Thursday, July 14, 2011

We've got five years.

After a particularly hellish night at work, my legs started to cramp as soon as my shoes scraped against the sidewalk. It had been over a day since I had eaten my last meal, and therein lies the irony of healthcare: We're the shittiest at taking care of ourselves.

As I had exited the building, I had hoped for a downpour to match my mood -- I wanted nothing more than to march home through a thunderstorm, knowing none had been predicted -- and was miraculously greeted with the sudden absence of summer. The sky mysteriously loomed a striated gray, then opaline blue, as sharp and clear as the air that puckered my skin into goosebumps.

"Five Years" by David Bowie streamed onto my headphones, and I remembered laughing about this song in December a few years ago. I made such a big deal about it. That's how my sense of humour works, I guess. The end of the world is always funny.

I stepped off the sidewalk, and a long line of cars that shouldn't have been present erupted into existence at 6:30 in the morning.

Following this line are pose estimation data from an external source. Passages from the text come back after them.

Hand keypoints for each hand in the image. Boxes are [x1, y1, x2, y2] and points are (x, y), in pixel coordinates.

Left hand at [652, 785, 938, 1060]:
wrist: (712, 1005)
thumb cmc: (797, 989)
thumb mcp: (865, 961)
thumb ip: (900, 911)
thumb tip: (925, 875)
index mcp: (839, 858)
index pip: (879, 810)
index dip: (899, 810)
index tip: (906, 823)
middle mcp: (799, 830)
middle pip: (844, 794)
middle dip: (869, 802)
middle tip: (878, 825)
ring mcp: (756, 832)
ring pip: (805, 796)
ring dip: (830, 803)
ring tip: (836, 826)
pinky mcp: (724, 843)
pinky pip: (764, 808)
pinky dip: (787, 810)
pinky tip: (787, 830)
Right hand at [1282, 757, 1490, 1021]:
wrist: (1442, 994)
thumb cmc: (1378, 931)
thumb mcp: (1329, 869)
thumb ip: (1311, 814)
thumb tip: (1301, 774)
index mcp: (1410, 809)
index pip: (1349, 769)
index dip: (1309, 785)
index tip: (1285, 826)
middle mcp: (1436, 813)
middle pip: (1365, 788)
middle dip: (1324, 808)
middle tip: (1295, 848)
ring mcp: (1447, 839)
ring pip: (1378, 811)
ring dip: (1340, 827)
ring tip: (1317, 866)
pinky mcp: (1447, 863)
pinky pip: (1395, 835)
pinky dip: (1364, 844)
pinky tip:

I stood and watched them. Garbage men on motorcycles in city-worker orange; Mid-Life Crisis sports car blue; a green bus stopped and ejected its contents across the street.

It was like the world was ending in that moment: Everything had abruptly gone cold with the news that we had a limited amount of time, and the moment just froze as I took it all in. A strange sort of twisted beauty, playing out in its humanity, because that is the beauty of it all.

I crossed the street and looked up. There's a building with a mural that takes up the entire side: A pair of hands turning the bricks into a quilt; in my head, the hands of God playing the piano swell inside of everybody.

And as much of a struggle my life has been, I felt a strange sense of peace as I rounded the corner to my street. I had stumbled onto a moment, something I could seal up into a watertight package to seal away into the darkest corners of my heart for a time whenever I would need it most.

I turned my head. A car parked on the side of the street had a bumper sticker of two fingers raised in a peace sign. I think I started laughing as I realized that that's exactly what I want the end of the world to be like. If I would've been blindsided by an asteroid or something a second later, I would've been okay with that. I wouldn't have regretted all that I hadn't accomplished or that I was alone because in that moment, none of it was true.

My brain hurt like a warehouse, it had no room to spare/I had cram so many things to store everything in there.